> _Task instructions_
What's wanted is a faithful retyping of every entry, pictures excluded.
-=-=-
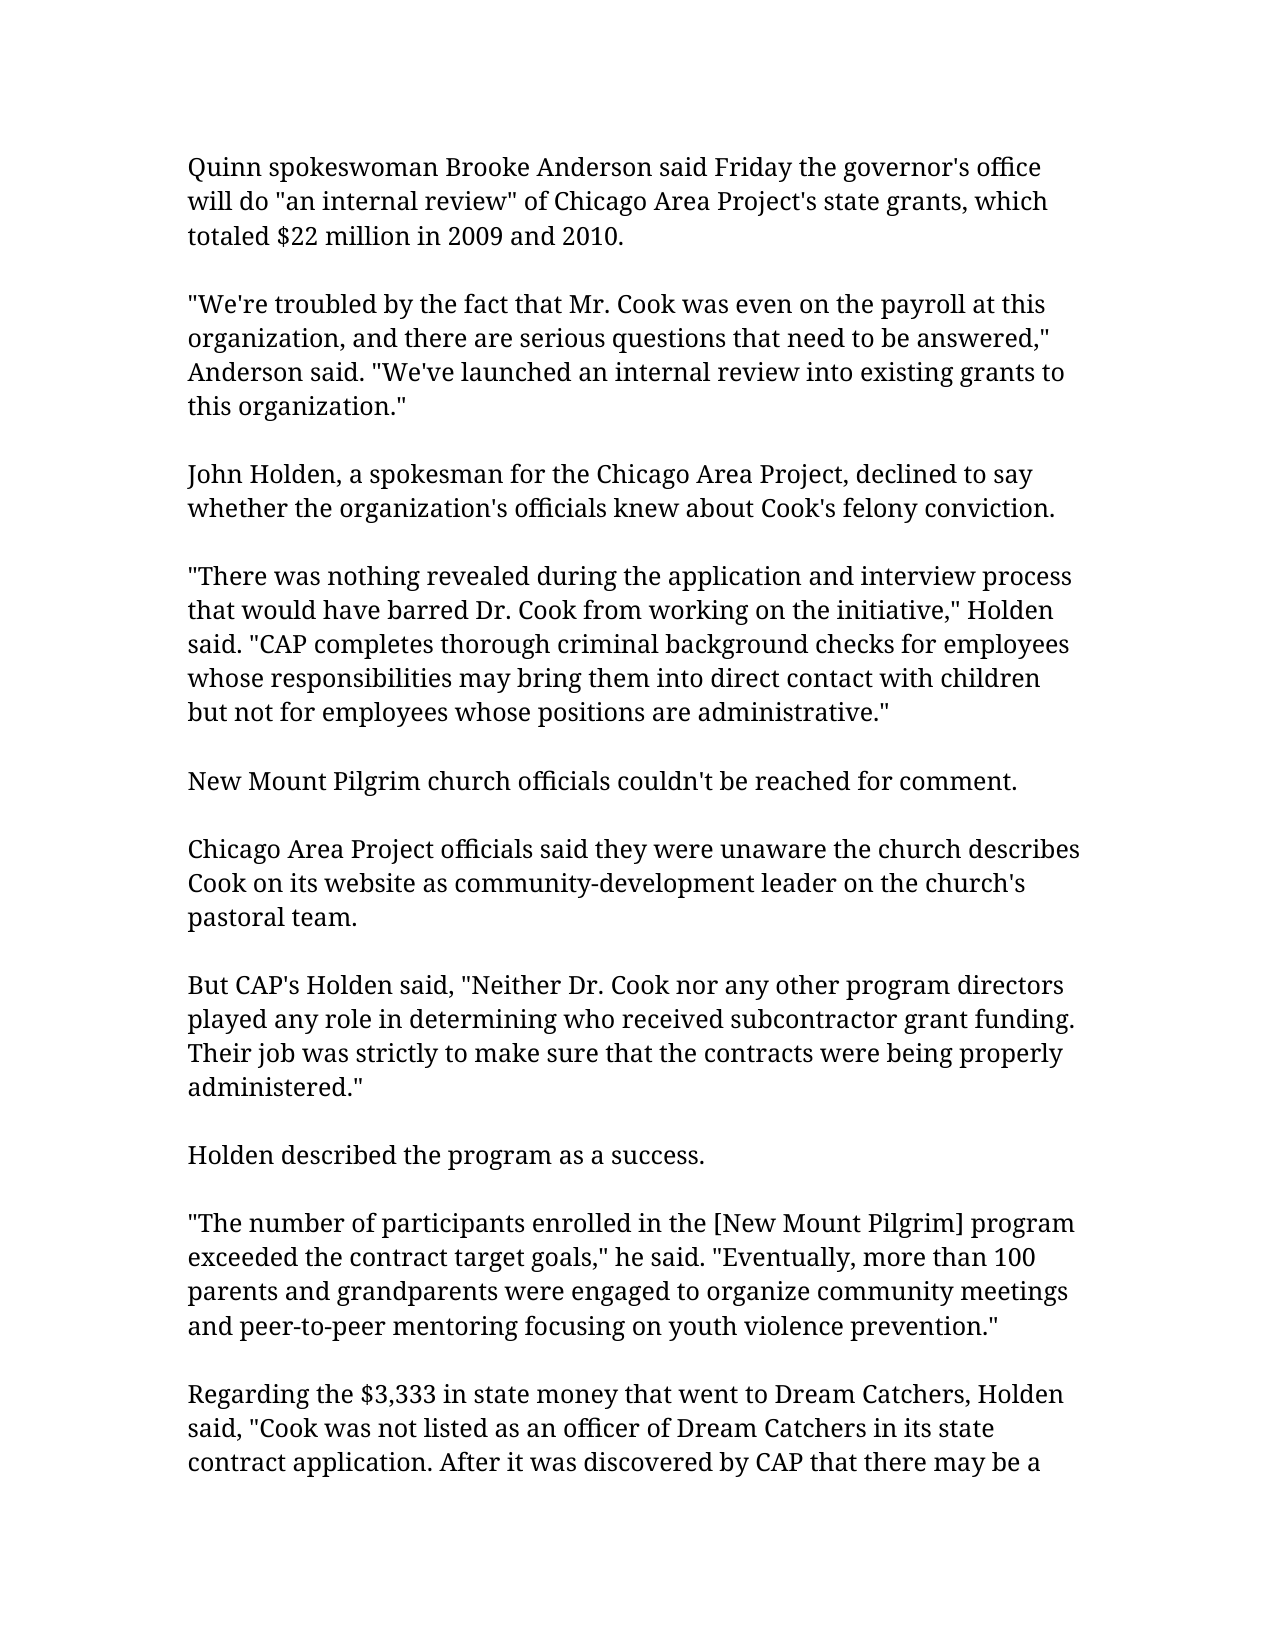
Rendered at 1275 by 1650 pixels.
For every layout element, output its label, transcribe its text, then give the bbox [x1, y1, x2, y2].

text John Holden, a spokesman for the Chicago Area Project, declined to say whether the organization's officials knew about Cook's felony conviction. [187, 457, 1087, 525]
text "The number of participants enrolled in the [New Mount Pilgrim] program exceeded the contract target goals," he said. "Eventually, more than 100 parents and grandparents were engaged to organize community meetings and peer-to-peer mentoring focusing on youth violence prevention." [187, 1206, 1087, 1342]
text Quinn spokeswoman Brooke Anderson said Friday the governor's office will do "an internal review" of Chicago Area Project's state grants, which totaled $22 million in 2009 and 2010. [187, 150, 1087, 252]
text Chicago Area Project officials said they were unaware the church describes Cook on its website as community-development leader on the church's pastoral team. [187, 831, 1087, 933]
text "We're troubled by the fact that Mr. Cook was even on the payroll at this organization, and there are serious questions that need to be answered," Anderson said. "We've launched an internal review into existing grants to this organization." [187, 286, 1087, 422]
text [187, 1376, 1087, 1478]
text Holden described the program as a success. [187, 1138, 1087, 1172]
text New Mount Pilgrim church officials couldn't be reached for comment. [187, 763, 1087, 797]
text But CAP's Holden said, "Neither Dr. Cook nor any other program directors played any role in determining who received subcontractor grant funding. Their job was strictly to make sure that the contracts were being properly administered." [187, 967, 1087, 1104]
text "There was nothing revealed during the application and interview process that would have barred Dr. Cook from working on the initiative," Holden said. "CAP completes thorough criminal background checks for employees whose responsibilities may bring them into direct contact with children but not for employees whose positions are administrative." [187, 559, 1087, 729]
-=-=-
> _Exercise response_
Rendered at 1275 by 1650 pixels.
For every layout element, output its label, transcribe its text, then give the bbox [x1, y1, x2, y2].

text John Holden, a spokesman for the Chicago Area Project, declined to say whether the organization's officials knew about Cook's felony conviction. [187, 457, 1087, 525]
text "The number of participants enrolled in the [New Mount Pilgrim] program exceeded the contract target goals," he said. "Eventually, more than 100 parents and grandparents were engaged to organize community meetings and peer-to-peer mentoring focusing on youth violence prevention." [187, 1206, 1087, 1342]
text Quinn spokeswoman Brooke Anderson said Friday the governor's office will do "an internal review" of Chicago Area Project's state grants, which totaled $22 million in 2009 and 2010. [187, 150, 1087, 252]
text Chicago Area Project officials said they were unaware the church describes Cook on its website as community-development leader on the church's pastoral team. [187, 831, 1087, 933]
text "We're troubled by the fact that Mr. Cook was even on the payroll at this organization, and there are serious questions that need to be answered," Anderson said. "We've launched an internal review into existing grants to this organization." [187, 286, 1087, 422]
text [187, 1376, 1087, 1478]
text Holden described the program as a success. [187, 1138, 1087, 1172]
text New Mount Pilgrim church officials couldn't be reached for comment. [187, 763, 1087, 797]
text But CAP's Holden said, "Neither Dr. Cook nor any other program directors played any role in determining who received subcontractor grant funding. Their job was strictly to make sure that the contracts were being properly administered." [187, 967, 1087, 1104]
text "There was nothing revealed during the application and interview process that would have barred Dr. Cook from working on the initiative," Holden said. "CAP completes thorough criminal background checks for employees whose responsibilities may bring them into direct contact with children but not for employees whose positions are administrative." [187, 559, 1087, 729]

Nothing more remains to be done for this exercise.